Normative Ethics: Utilitarianism and Deontology

Normative Ethics: Utilitarianism and Deontology
Should the companies that dropped Tiger Woods during his scandal now reinstate him?

Credibility and image are everything when it comes to marketing effectively using celebrity role models. Fact is the image of a celebrity can be tainted within a matter of minutes. Take for instance the latest events concerning Tiger Woods. While by law he was innocent until he opened his mouth and admitted his immorality companies such as Gillette, Gatorade, Accenture, and AT&T quickly began pulling endorsement deals from the table. The companies feared the bad publicity and the image consumers would now associate with Tiger Woods and his sex scandal. Not all of these companies admitted openly that this was the reasoning behind their decision to disassociate themselves from Tiger but as a consumer I don’t conceal my approval or opinion that they made the correct decision in doing so. I absolutely do not feel that any endorsements should be reinstated.
The most recognized way that agencies evaluate a celebrity’s ability to be an endorser or representative is source credibility. They recognize that consumers are individuals and the majority like myself are responsible for forming personal opinions, however lets not reduce the affect that media plays on that formation. Before the Tiger scandal it seemed in the media as though he could do no wrong and was known as the greatest golfer in the history of golf. Tiger may still be acknowledged as a great golfer but the media definitely uncovered and highlighted every dirty detail of his immoral behavior. If there was a chance that you had no idea who Tiger was or what he did as a profession. After the media’s coverage of his personal life the world knew he committed adultery.

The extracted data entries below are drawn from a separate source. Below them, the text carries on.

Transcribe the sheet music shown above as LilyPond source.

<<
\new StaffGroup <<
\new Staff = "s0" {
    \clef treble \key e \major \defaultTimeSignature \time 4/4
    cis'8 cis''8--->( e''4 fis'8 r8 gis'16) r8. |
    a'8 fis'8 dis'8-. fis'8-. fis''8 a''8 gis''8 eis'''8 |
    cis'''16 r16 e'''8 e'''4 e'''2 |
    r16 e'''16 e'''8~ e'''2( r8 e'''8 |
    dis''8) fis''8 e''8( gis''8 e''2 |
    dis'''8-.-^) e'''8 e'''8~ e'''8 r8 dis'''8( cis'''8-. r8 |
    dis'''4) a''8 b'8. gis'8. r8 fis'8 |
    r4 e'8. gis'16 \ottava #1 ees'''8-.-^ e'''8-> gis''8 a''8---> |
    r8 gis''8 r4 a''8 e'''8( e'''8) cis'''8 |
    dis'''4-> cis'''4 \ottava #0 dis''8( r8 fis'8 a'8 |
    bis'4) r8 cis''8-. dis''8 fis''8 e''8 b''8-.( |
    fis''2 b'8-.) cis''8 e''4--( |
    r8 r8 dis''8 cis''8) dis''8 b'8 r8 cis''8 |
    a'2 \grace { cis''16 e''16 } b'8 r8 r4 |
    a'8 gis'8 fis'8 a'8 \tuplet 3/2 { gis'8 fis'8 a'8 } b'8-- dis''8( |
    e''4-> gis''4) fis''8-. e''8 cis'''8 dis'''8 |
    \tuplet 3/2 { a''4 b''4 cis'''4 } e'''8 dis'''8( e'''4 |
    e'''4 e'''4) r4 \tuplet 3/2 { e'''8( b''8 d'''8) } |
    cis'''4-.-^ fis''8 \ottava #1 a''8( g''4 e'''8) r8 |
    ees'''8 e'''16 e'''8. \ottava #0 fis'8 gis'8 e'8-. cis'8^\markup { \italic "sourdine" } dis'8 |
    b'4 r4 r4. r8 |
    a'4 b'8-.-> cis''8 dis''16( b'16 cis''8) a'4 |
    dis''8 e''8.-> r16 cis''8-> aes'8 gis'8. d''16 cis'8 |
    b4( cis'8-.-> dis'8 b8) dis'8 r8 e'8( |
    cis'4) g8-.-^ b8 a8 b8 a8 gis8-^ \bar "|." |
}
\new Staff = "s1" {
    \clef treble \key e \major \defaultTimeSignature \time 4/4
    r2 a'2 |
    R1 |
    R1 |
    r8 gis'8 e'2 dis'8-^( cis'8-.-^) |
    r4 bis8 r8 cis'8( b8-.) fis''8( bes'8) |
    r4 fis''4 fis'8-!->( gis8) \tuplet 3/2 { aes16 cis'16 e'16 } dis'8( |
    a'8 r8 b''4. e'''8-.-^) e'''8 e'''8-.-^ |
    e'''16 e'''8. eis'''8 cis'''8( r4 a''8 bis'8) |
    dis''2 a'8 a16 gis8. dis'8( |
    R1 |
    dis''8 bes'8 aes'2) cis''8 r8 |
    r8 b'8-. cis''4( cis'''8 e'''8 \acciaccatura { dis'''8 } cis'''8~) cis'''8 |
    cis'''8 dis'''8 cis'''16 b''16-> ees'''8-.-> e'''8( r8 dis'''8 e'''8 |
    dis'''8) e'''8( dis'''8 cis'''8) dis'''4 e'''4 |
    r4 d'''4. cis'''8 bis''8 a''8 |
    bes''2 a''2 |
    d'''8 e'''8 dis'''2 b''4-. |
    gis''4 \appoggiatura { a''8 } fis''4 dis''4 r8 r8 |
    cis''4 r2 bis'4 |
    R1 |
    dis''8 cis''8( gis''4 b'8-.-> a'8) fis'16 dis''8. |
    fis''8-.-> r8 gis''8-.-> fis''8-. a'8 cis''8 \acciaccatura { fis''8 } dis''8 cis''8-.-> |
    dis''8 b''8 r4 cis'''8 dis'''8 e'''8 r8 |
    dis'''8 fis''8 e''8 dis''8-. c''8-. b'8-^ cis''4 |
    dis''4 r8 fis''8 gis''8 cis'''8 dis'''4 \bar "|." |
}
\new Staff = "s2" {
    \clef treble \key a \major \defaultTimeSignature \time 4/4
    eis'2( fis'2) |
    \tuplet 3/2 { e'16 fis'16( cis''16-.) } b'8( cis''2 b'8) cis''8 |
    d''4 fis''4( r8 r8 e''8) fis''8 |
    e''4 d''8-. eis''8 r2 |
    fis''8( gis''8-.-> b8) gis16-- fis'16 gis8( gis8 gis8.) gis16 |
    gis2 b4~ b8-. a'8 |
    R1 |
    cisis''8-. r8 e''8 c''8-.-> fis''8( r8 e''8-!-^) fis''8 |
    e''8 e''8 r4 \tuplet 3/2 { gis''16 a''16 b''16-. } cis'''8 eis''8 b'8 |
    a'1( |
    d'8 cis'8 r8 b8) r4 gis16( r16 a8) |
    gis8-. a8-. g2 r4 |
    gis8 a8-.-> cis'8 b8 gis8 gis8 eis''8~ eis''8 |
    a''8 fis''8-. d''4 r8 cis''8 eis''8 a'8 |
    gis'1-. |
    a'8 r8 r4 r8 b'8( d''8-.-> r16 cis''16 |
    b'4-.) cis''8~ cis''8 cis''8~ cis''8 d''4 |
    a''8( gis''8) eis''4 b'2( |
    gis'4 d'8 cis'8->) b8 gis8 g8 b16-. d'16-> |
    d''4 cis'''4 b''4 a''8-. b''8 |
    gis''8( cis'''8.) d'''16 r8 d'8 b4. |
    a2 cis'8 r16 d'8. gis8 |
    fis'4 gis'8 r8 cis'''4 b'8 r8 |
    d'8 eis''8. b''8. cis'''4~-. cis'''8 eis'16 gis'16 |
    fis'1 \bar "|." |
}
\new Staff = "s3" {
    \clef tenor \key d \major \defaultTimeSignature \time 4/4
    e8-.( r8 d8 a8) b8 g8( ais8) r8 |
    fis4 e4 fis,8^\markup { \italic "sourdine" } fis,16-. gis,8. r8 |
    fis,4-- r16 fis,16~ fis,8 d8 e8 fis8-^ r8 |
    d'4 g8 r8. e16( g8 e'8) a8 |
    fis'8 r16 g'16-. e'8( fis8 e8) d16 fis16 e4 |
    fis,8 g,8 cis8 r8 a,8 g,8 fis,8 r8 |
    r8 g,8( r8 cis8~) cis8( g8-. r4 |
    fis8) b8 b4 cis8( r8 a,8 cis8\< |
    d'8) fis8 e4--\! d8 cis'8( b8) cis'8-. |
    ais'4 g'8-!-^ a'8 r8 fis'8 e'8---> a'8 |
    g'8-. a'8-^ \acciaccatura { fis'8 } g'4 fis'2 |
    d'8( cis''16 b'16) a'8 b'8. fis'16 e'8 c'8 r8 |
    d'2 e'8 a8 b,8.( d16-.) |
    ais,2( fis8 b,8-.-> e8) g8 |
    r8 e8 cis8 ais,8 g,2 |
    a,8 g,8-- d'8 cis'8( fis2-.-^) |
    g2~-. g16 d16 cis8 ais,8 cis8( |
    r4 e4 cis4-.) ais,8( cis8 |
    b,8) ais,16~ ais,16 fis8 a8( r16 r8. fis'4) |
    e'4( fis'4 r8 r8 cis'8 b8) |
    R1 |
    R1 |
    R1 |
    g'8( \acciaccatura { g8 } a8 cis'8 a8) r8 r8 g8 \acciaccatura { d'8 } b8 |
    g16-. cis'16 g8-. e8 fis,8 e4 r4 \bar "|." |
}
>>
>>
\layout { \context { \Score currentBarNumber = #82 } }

Today 75% of endorsement contracts contain a moral clause that allows companies to exit without penalty in the event of an incident by the celebrity that greatly damages the company’s reputation. Often the “incident” is limited to criminal activity and previously it was not uncommon for the legal language within the clause to even mandate that an actual conviction of a crime be present before the deal is terminated. However, this is quickly changing.
Truth is when a popular athlete such as Tiger Woods makes a mistake or is even just faced with accusations of a crime these moral clauses are revisited extensively, because the end results and affects of such a marketing campaign that includes a celebrity endorsement can be detrimental to a company’s image. This is their way of looking for any and every means to protect themselves.
Let’s not downplay that current market situations indicate that celebrity endorsement advertising strategies can indeed justify the high costs under the right circumstances. However, the importance of a company and the duty that it has to protect its image and reputation that solidifies its brand. By ignoring allegations and credibility issues that are raised by the public regarding a specific celebrity endorser a company does their brand a disservice that can easily affect their bottom line and their message. That is why a company often does not differentiate between an accusation and a guilty verdict when it comes to the credibility of their endorser. This can cost a company millions of dollars. Because of this companies are depending more and more on a moral clause to protect them in endorsement contracts.
Tiger Woods’ estimated endorsements for 2010 are worth $22 million less than last year, according to Sports Illustrated annual analysis of the highest-earning American athletes.
Woods is still No. 1 on the list, as he has been for the rankings’ seven years. But his estimated total earnings of more than $90 million are down 30 percent from nearly $128 million two years ago.
In conclusion, arguments made on Tiger’s behalf are he is neither a public official who pledged to uphold the public trust nor does his personal life have anything to do with his job as a professional golfer. I agree with both statements however from a business approach those companies created a partnership with him they brought their image, brand and product and combined it with his to promote or sell a product. He absolutely has an obligation to not only the company that has partnered with him but all their consumers as well.